Start of Records supplied
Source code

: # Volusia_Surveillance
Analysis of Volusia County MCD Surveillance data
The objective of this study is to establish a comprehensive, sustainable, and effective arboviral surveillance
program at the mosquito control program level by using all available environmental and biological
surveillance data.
End of Records supplied
Start of Records supplied
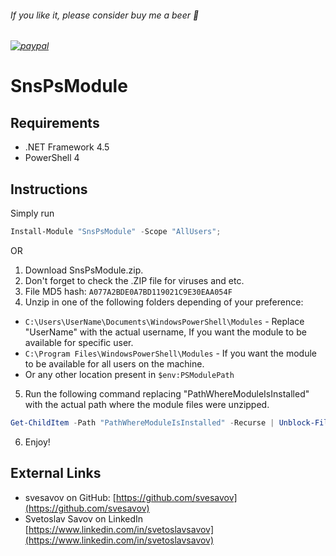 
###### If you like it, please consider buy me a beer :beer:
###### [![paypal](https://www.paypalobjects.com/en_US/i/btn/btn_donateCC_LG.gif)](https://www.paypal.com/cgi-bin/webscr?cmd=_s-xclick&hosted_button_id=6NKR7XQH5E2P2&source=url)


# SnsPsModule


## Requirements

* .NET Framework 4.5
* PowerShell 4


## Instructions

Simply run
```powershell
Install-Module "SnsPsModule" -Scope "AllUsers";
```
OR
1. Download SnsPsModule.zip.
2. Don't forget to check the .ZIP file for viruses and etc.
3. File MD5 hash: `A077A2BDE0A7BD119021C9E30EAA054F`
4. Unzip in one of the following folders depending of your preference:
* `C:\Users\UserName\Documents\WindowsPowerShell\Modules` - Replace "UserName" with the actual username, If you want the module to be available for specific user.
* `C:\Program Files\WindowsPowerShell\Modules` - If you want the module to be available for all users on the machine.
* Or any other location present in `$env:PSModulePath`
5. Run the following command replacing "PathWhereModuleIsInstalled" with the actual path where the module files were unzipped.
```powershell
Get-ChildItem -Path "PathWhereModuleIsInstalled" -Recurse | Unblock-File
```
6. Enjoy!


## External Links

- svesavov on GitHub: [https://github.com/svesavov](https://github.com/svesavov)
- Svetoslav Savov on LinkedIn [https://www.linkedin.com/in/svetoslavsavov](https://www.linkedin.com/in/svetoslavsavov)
End of Records supplied
» How to complete this task
After locating the line with "###### If you" above, return that line and every later line through the one with "## Instructions", word for word and with nothing else.

» Answer box
###### If you like it, please consider buy me a beer :beer:
###### [![paypal](https://www.paypalobjects.com/en_US/i/btn/btn_donateCC_LG.gif)](https://www.paypal.com/cgi-bin/webscr?cmd=_s-xclick&hosted_button_id=6NKR7XQH5E2P2&source=url)


# SnsPsModule


## Requirements

* .NET Framework 4.5
* PowerShell 4


## Instructions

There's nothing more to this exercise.